Assignment.
The reply should contain every line of the data, repeated exactly, and no pictures.

Data below.
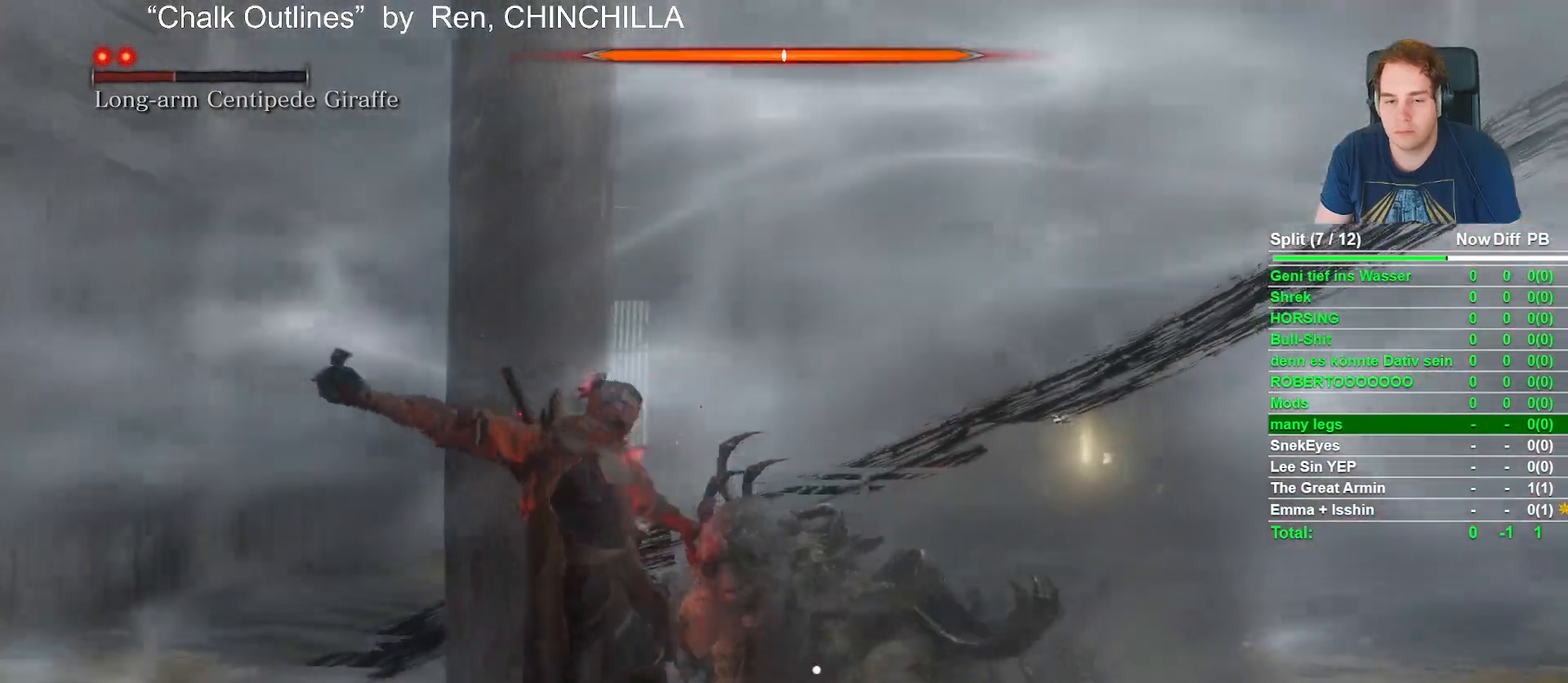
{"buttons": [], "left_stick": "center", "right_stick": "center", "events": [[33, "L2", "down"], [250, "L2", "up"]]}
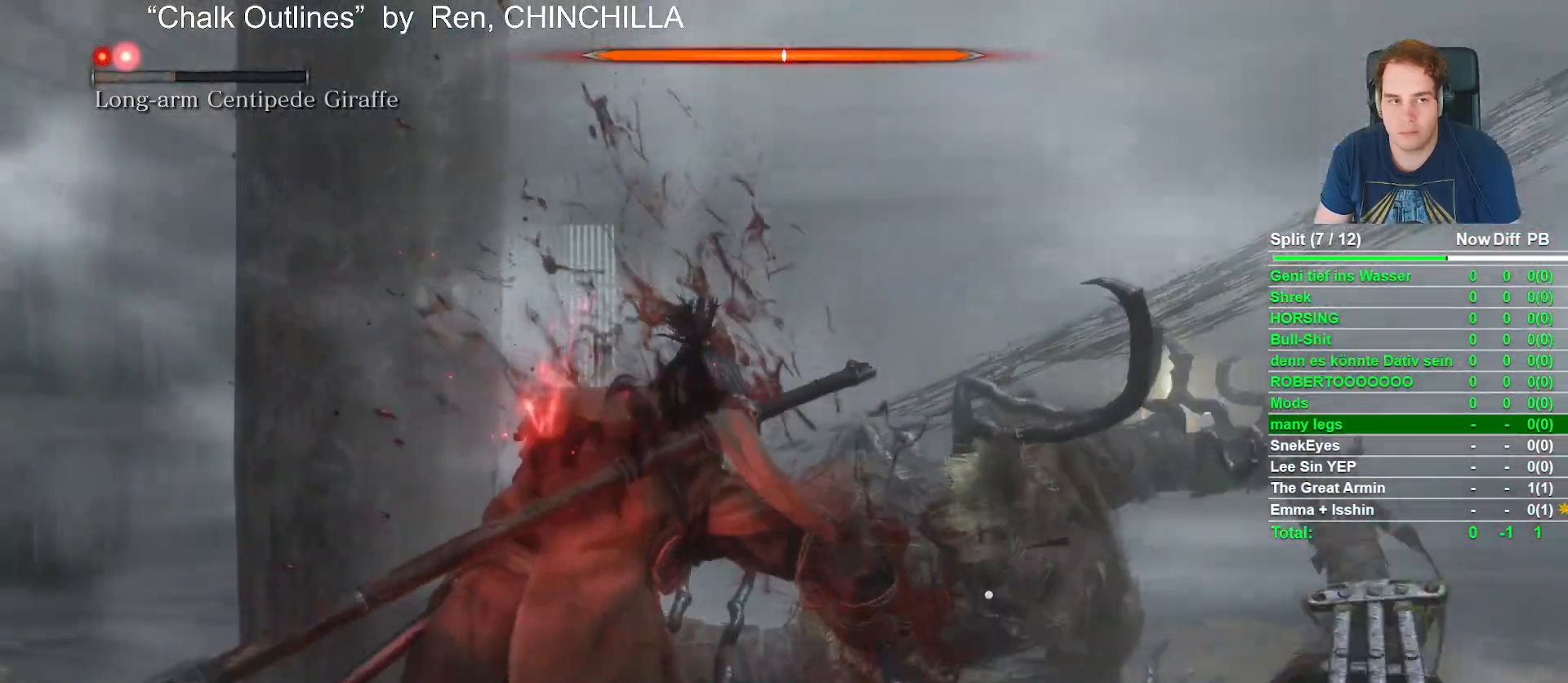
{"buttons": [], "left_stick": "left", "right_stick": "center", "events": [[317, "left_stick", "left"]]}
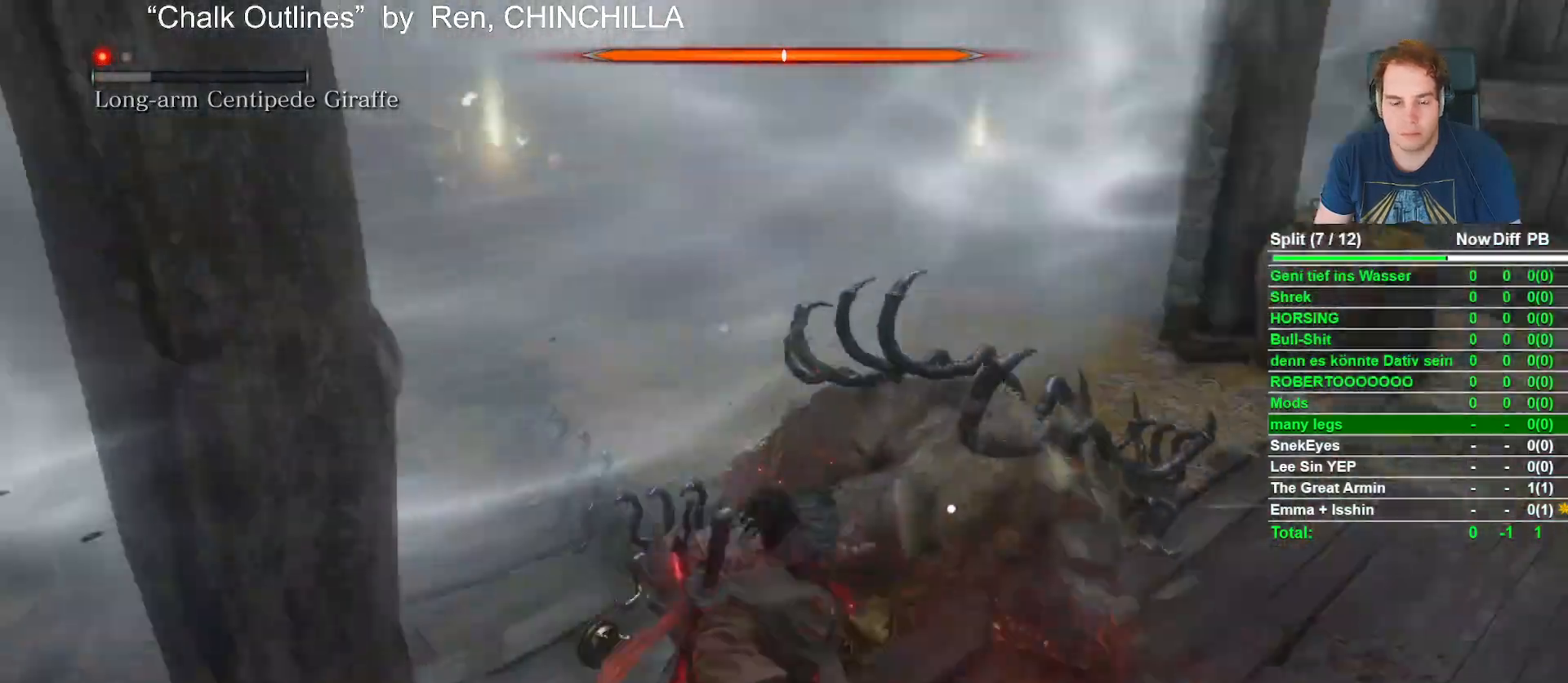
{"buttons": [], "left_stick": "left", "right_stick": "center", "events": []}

Output of the exercise.
{"buttons": [], "left_stick": "center", "right_stick": "center", "events": [[33, "L2", "down"], [250, "L2", "up"]]}
{"buttons": [], "left_stick": "left", "right_stick": "center", "events": [[317, "left_stick", "left"]]}
{"buttons": [], "left_stick": "left", "right_stick": "center", "events": []}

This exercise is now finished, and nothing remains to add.